How much better would that greenhouse had of profited if I looked at landscaping around the Greenhouse as an opportunity for me to influence the customers experience which would keep them coming back?
How much more profitable would that Greenhouse had of been had I of engaged more customers in conversation knowing that my influence could potentially impact them making a sale?
We will never know, but you have to wonder.
Now, the owners of the Greenhouse…They thought differently than me. They would never close which oftentimes irritated me, but as I got older, I realized that they had a mindset that was much different than mine.
They challenged me to be more friendly and outgoing to customers.
They corrected me when I did not weed-eat around the property as good as I could have.
At the time, it frustrated me, and I just thought, “I guess that is what bosses are supposed to do,” but as I have gotten older, I realized that it was all because they had a owner’s mindset, and I had a low employee mindset.

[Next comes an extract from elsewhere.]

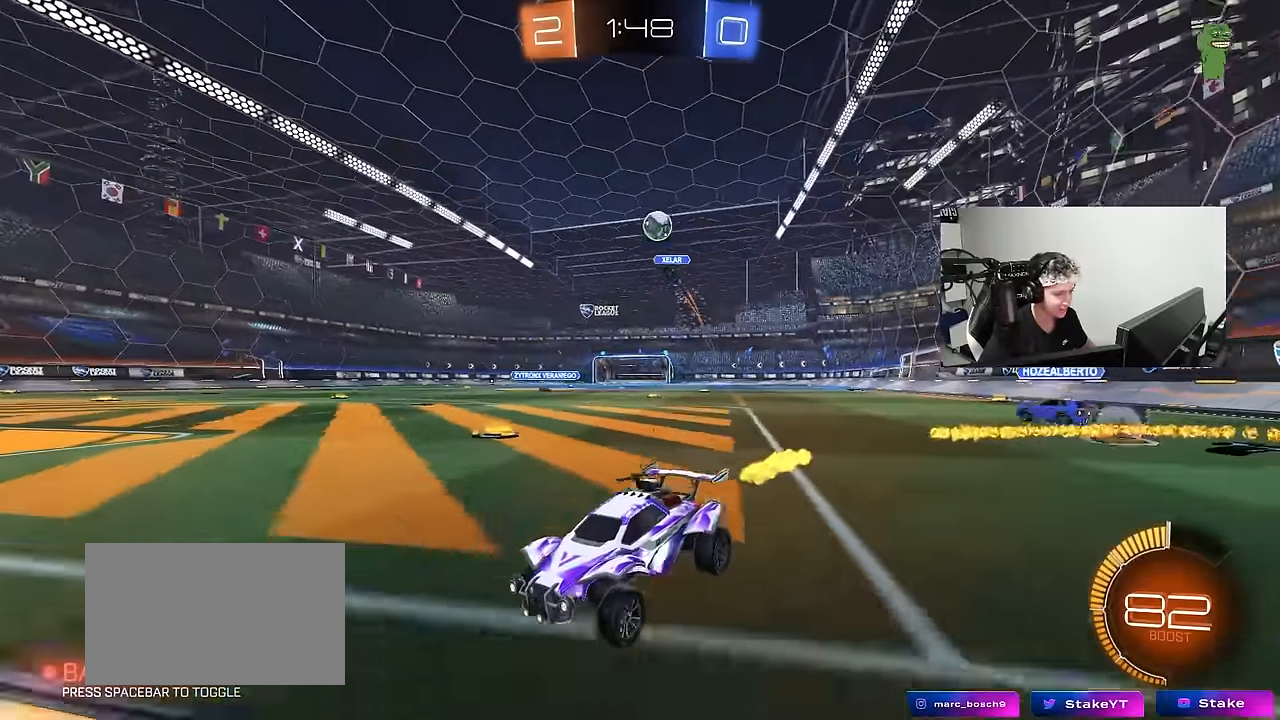
{"keys": ["d", "w"], "mouse": [], "events": [[33, "mouse_left", "down"], [66, "d", "up"], [166, "mouse_left", "up"], [350, "d", "down"]]}
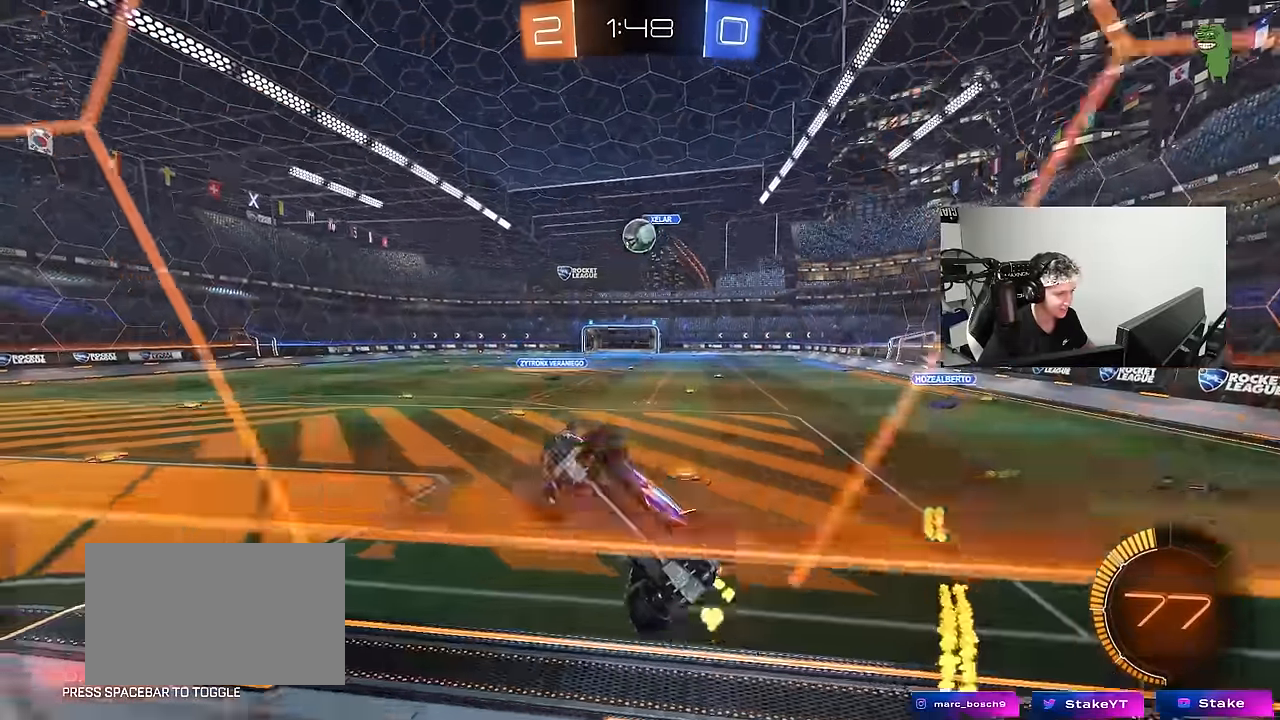
{"keys": ["a", "s", "shift"], "mouse": [], "events": [[133, "w", "up"], [183, "s", "down"], [233, "d", "up"], [233, "mouse_right", "down"], [366, "a", "down"], [416, "shift", "down"], [466, "mouse_right", "up"]]}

In order to grow up in your leadership, you have to own the outcomes of your organization.
2. Responsibility Shift
Not only does your mindset have to change to an owner’s mindset, but your mindset has to have a responsibility shift as well.
As an employee, you think about your job description. You think about getting your job done and clocking out.
Listen, leaders of large organizations have a lot of responsibility. They may have to work a tad bit over 40 hours a week at times.
They may have to do some work that was not on their job description when they were hired (yikes, is this hitting to close to home).
There is a common misconception with leadership that says, “The further you go up, the less you have to do.” Sure delegation is a part of leadership, but I have learned that the opposite is true.
The further you go up, the more responsibility you attain.
Young leaders, if you want to go up in leadership, don’t be afraid to take on more responsibility, because you probably will not be asked to move up if you are always trying to do the bare minimum that your position requires.
3. Outcomes Shift
One of the biggest challenges that I face in leadership is helping those that I lead to own not just the work that gets us to the outcome, but to own the outcome itself.
Employees like to own the work that gets you to the event, but they do not like to own the outcomes of the event.
For example, if you worked your tail off and the outcomes were below expectations, the employee usually notices the work that it took to get there and naturally thinks, “I did it.” The leader notices the outcome of the event you worked so hard to get to.
If you want to move up in your organization, start noticing and caring more about the outcomes of the event rather than the work it took to get to the event.
How many people attended the event? Own that part more than the set up / tear down it took to execute the event.
Leaders own outcomes. Employees own jobs.
So how are you thinking? Are you thinking like a leader or like an employee?
If you ever want to grow up in your organization, it will take you thinking differently.